● **Work to be completed**: Read through the data below and state how many of its lines contain the word "TRIANGLE", adding nothing.

Saved data entries:
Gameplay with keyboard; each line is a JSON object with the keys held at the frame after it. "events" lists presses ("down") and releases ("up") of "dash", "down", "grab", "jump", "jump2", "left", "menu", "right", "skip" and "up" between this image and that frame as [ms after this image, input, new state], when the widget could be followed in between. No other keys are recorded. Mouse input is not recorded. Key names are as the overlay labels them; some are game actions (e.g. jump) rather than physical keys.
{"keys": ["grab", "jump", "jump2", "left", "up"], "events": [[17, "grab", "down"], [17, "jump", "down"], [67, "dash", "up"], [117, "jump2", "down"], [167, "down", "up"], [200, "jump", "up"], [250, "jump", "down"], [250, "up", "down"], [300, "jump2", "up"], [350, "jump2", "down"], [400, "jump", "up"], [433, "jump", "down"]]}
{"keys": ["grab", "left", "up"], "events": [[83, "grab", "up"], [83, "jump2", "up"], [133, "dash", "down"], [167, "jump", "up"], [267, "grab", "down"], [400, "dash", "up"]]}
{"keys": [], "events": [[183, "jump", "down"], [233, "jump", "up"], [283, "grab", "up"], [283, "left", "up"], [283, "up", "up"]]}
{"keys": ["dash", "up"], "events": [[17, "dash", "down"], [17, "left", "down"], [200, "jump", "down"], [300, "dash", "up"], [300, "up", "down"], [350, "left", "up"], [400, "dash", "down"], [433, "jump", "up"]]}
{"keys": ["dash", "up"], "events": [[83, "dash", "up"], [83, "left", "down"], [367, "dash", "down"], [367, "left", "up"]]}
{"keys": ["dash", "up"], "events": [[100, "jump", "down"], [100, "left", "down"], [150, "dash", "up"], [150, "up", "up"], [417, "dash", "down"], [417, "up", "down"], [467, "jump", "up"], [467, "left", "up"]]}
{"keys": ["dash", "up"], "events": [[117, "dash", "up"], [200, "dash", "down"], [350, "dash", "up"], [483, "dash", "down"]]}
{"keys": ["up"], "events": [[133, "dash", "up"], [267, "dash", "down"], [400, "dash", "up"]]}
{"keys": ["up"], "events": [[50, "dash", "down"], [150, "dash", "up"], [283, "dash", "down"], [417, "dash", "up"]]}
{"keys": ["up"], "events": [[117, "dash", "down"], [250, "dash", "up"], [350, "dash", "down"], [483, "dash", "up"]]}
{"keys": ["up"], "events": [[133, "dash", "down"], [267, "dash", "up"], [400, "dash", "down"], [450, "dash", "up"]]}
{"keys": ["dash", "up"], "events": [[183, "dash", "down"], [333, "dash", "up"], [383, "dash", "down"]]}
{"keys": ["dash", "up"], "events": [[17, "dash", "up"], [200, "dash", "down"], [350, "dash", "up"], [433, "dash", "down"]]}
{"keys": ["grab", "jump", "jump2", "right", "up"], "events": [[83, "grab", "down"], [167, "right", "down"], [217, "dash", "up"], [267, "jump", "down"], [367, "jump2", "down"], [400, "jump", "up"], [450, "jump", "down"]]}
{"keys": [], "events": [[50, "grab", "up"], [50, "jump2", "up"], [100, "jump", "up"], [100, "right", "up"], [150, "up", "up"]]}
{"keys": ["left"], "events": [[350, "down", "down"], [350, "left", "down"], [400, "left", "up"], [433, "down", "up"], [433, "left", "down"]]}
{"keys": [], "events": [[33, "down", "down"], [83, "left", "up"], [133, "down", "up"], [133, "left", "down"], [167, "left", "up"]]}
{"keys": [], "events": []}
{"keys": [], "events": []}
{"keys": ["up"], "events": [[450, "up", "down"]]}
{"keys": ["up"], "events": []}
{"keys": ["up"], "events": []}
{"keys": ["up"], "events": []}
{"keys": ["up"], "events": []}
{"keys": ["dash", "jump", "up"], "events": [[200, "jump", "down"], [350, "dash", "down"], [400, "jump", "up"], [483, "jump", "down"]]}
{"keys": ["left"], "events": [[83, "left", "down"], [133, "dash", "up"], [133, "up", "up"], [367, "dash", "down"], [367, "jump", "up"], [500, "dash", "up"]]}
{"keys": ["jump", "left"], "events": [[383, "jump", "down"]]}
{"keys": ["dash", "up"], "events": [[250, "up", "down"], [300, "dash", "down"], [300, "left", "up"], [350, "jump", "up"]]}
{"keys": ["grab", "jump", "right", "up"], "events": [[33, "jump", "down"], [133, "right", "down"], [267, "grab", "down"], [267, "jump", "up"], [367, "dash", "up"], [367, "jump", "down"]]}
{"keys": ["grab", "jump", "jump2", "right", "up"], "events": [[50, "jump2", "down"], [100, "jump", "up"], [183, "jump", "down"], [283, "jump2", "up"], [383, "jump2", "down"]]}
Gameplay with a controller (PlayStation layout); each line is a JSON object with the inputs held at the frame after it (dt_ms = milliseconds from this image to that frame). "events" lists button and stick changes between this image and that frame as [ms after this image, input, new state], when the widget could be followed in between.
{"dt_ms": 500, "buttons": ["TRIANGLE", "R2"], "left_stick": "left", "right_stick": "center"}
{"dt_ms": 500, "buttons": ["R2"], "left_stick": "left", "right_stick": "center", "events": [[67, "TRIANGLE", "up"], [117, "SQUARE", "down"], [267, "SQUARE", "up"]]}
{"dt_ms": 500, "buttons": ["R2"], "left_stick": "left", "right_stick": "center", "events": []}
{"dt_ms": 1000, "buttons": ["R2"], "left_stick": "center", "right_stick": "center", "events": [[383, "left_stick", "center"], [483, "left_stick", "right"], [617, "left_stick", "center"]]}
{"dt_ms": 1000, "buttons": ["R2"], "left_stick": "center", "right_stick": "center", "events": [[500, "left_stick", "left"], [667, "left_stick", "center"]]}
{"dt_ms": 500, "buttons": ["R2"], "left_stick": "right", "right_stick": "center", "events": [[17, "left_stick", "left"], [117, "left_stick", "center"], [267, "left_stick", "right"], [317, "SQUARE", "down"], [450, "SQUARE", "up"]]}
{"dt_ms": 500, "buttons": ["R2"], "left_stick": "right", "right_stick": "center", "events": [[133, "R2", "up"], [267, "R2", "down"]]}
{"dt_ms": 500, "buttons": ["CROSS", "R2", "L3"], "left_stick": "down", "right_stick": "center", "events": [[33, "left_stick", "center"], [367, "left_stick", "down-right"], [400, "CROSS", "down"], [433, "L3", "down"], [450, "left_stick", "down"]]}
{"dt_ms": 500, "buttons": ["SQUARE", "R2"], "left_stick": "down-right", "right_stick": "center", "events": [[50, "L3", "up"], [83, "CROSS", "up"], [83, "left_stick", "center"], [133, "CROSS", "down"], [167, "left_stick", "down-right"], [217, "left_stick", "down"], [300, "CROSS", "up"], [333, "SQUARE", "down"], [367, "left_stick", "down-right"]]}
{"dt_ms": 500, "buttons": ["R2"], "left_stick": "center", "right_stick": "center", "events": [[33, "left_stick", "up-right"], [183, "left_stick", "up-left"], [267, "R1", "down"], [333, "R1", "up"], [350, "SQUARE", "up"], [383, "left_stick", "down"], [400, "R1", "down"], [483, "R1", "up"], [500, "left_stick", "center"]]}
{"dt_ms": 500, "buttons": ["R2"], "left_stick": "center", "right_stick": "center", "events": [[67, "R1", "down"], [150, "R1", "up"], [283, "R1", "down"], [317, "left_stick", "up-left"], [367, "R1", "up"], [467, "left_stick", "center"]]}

● **The completed task**: 2